### Aim of the exercise
Can you repeat the rows from the line with "Calibration record line for the thermometer" to the line with "Logged temperature: 95.2 °F", changing "currently indicates" to "now shows" and keeping everything else the same?
The data section start
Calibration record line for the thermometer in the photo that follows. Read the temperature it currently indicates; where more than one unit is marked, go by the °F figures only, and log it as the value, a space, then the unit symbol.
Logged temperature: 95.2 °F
The data section end
The data section start
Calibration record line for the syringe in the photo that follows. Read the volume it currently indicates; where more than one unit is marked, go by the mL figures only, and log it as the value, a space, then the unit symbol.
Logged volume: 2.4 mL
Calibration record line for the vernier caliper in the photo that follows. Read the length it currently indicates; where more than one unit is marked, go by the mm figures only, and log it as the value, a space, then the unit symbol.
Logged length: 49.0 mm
The data section end
### Written answer
Calibration record line for the thermometer in the photo that follows. Read the temperature it now shows; where more than one unit is marked, go by the °F figures only, and log it as the value, a space, then the unit symbol.
Logged temperature: 95.2 °F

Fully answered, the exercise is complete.